A man whose son was among six people killed in a stabbing and shooting rampage in California blamed politicians and the gun lobby on Saturday, asking in an emotional and at times angry speech: “When will this insanity stop?”
Richard Martinez paid tribute to his son who was killed on Friday night when a gunman, 22-year-old Elliot Rodger, opened fire in the town of Isla Vista near the campus of the University of California at Santa Barbara.
“My son’s name was Christopher Ross Martinez, he was 20 years old and he died last night,” Martinez told reporters, his face contorted with despair and rage.
“Our family has a message for every parent out there: You don’t think it’ll happen to your child until it does,” he said, reading from a statement prepared by the family.
“Chris was a really great kid, ask anyone who knew him. His death has left our family lost and broken,” Martinez said.
His voice shaking with emotion, Martinez rounded on politicians and the powerful National Rifle Association (NRA).
“Why did Chris die? Chris died because of craven, irresponsible politicians and the NRA,” Martinez said, raising his voice.
“They talk about gun rights. What about Chris’s right to live? When will this insanity stop? When will enough people say stop this madness? We don’t have to live like this,” he said.
“Too many have died. We should say to ourselves: ‘Not one more,’” he said.
Rodger, the son of a Hollywood director, stabbed three people to death in his apartment before gunning down three more people in Isla Vista.
He stalked Isla Vista in his car and on foot, firing on bystanders in a killing spree that ended when he killed himself after a shootout with sheriff’s deputies, police said.
At least 13 people were wounded, eight of whom were shot.
Authorities found three legally purchased semiautomatic guns, two Sig Sauers and a Glock, and more than 400 rounds of unspent ammunition in his car.
In a YouTube video a young man believed by police to be Rodger bitterly complained of loneliness and rejection by women and outlines his plan to kill those he believed spurned him.

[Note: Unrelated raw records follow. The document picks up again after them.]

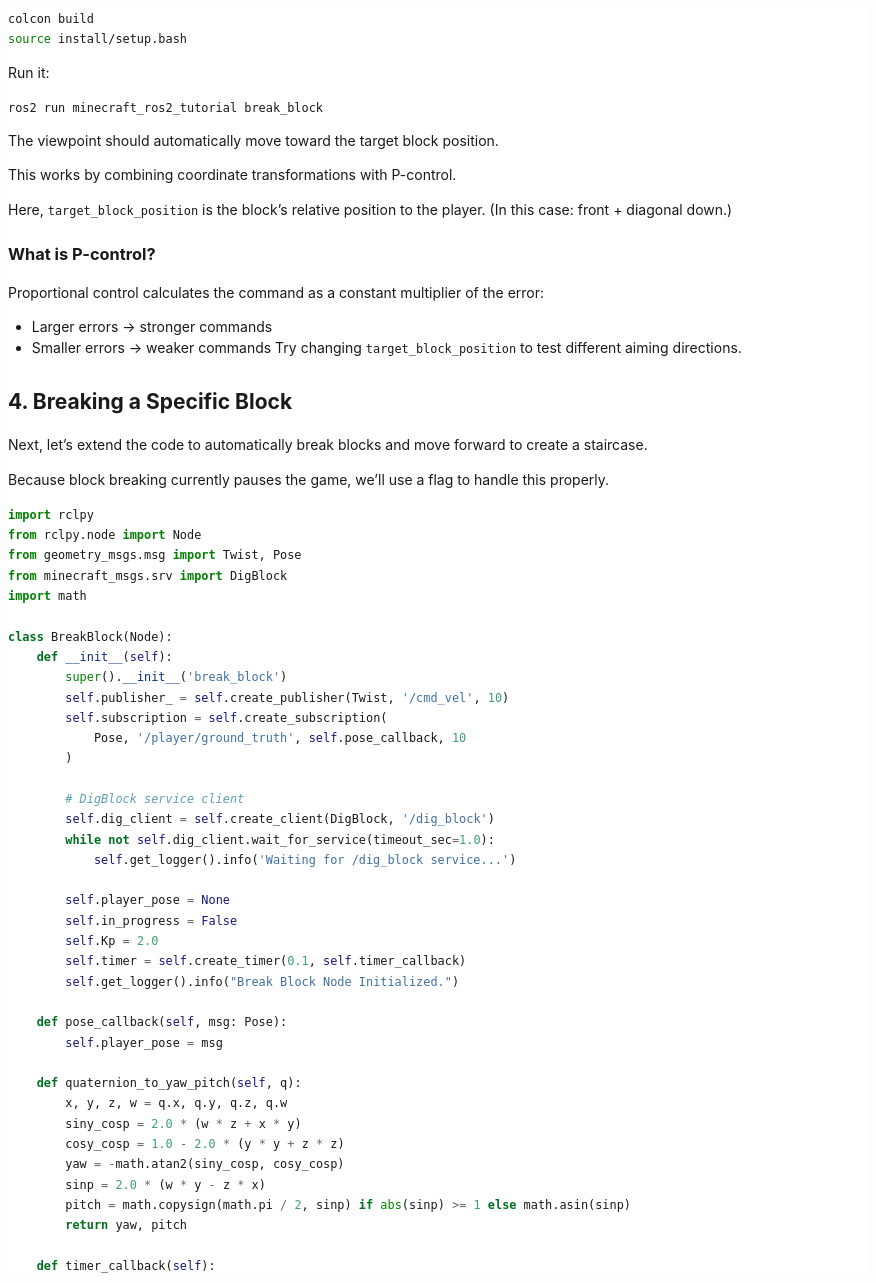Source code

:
 ```bash
colcon build
source install/setup.bash
```
Run it:

```bash
ros2 run minecraft_ros2_tutorial break_block
```
The viewpoint should automatically move toward the target block position.

This works by combining coordinate transformations with P-control.

Here, ```target_block_position``` is the block’s relative position to the player. (In this case: front + diagonal down.)

### What is P-control?
Proportional control calculates the command as a constant multiplier of the error:
-	Larger errors → stronger commands
-	Smaller errors → weaker commands
Try changing ```target_block_position``` to test different aiming directions.

## 4. Breaking a Specific Block
Next, let’s extend the code to automatically break blocks and move forward to create a staircase.

Because block breaking currently pauses the game, we’ll use a flag to handle this properly.

```python
import rclpy
from rclpy.node import Node
from geometry_msgs.msg import Twist, Pose
from minecraft_msgs.srv import DigBlock
import math

class BreakBlock(Node):
    def __init__(self):
        super().__init__('break_block')
        self.publisher_ = self.create_publisher(Twist, '/cmd_vel', 10)
        self.subscription = self.create_subscription(
            Pose, '/player/ground_truth', self.pose_callback, 10
        )

        # DigBlock service client
        self.dig_client = self.create_client(DigBlock, '/dig_block')
        while not self.dig_client.wait_for_service(timeout_sec=1.0):
            self.get_logger().info('Waiting for /dig_block service...')

        self.player_pose = None
        self.in_progress = False
        self.Kp = 2.0
        self.timer = self.create_timer(0.1, self.timer_callback)
        self.get_logger().info("Break Block Node Initialized.")

    def pose_callback(self, msg: Pose):
        self.player_pose = msg

    def quaternion_to_yaw_pitch(self, q):
        x, y, z, w = q.x, q.y, q.z, q.w
        siny_cosp = 2.0 * (w * z + x * y)
        cosy_cosp = 1.0 - 2.0 * (y * y + z * z)
        yaw = -math.atan2(siny_cosp, cosy_cosp)
        sinp = 2.0 * (w * y - z * x)
        pitch = math.copysign(math.pi / 2, sinp) if abs(sinp) >= 1 else math.asin(sinp)
        return yaw, pitch

    def timer_callback(self):
```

“It’s obviously the work of a madman,” Sheriff Bill Brown told a news conference, adding that Rodger had been seen by a variety of healthcare professionals and that it was “very, very apparent he was severely mentally disturbed.”
Witnesses reported seeing someone driving a black BMW through the streets and shooting at people in the beachside community, which is home to many college students.
The Santa Barbara Cottage Hospital on Saturday night said that six people were still being treated in its trauma unit as a result of the incident.
Brown said his department had been in contact with Rodger three times prior to the killings, including once after a family member asked them to check on his welfare last month.
Deputies who interviewed Rodger found him to be polite and courteous and took no further action, Brown said.
“He expressed to deputies he was having difficulties with his social life and would probably not be returning to school within the next year,” Brown said, adding that Rodger was not thought to have met the criteria to be held involuntarily.
A crowd of about 5,000 people met at the university campus for a vigil on Saturday, filling Isla Verde’s narrow streets before converging in silence on a local park.